== INPUT DATA ==
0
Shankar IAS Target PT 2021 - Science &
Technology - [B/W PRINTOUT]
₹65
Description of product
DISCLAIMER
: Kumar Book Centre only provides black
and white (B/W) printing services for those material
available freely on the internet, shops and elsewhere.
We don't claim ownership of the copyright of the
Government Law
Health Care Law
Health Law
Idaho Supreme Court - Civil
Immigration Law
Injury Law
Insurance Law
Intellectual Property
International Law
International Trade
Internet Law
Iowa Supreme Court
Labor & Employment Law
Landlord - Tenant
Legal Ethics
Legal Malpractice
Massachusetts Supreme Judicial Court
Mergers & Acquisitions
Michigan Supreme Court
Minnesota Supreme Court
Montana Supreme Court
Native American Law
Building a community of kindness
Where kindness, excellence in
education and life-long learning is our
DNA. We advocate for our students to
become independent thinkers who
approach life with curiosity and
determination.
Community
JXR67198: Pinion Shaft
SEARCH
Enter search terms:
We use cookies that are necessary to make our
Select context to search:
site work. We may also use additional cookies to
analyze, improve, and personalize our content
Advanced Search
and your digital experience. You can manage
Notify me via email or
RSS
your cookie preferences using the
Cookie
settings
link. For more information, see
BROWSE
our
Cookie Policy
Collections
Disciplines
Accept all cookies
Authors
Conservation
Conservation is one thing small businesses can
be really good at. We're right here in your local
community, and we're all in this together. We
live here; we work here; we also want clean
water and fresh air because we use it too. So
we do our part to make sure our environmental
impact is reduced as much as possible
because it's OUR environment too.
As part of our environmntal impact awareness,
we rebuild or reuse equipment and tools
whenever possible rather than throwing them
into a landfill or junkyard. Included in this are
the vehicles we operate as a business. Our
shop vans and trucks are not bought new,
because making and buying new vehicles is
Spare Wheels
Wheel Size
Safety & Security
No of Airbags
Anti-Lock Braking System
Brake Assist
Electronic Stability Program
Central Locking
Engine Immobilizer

== ACTION ITEM ==
Please copy all of the material above line for line, without changing anything.

== RESULT OF THE EXERCISE ==
0
Shankar IAS Target PT 2021 - Science &
Technology - [B/W PRINTOUT]
₹65
Description of product
DISCLAIMER
: Kumar Book Centre only provides black
and white (B/W) printing services for those material
available freely on the internet, shops and elsewhere.
We don't claim ownership of the copyright of the
Government Law
Health Care Law
Health Law
Idaho Supreme Court - Civil
Immigration Law
Injury Law
Insurance Law
Intellectual Property
International Law
International Trade
Internet Law
Iowa Supreme Court
Labor & Employment Law
Landlord - Tenant
Legal Ethics
Legal Malpractice
Massachusetts Supreme Judicial Court
Mergers & Acquisitions
Michigan Supreme Court
Minnesota Supreme Court
Montana Supreme Court
Native American Law
Building a community of kindness
Where kindness, excellence in
education and life-long learning is our
DNA. We advocate for our students to
become independent thinkers who
approach life with curiosity and
determination.
Community
JXR67198: Pinion Shaft
SEARCH
Enter search terms:
We use cookies that are necessary to make our
Select context to search:
site work. We may also use additional cookies to
analyze, improve, and personalize our content
Advanced Search
and your digital experience. You can manage
Notify me via email or
RSS
your cookie preferences using the
Cookie
settings
link. For more information, see
BROWSE
our
Cookie Policy
Collections
Disciplines
Accept all cookies
Authors
Conservation
Conservation is one thing small businesses can
be really good at. We're right here in your local
community, and we're all in this together. We
live here; we work here; we also want clean
water and fresh air because we use it too. So
we do our part to make sure our environmental
impact is reduced as much as possible
because it's OUR environment too.
As part of our environmntal impact awareness,
we rebuild or reuse equipment and tools
whenever possible rather than throwing them
into a landfill or junkyard. Included in this are
the vehicles we operate as a business. Our
shop vans and trucks are not bought new,
because making and buying new vehicles is
Spare Wheels
Wheel Size
Safety & Security
No of Airbags
Anti-Lock Braking System
Brake Assist
Electronic Stability Program
Central Locking
Engine Immobilizer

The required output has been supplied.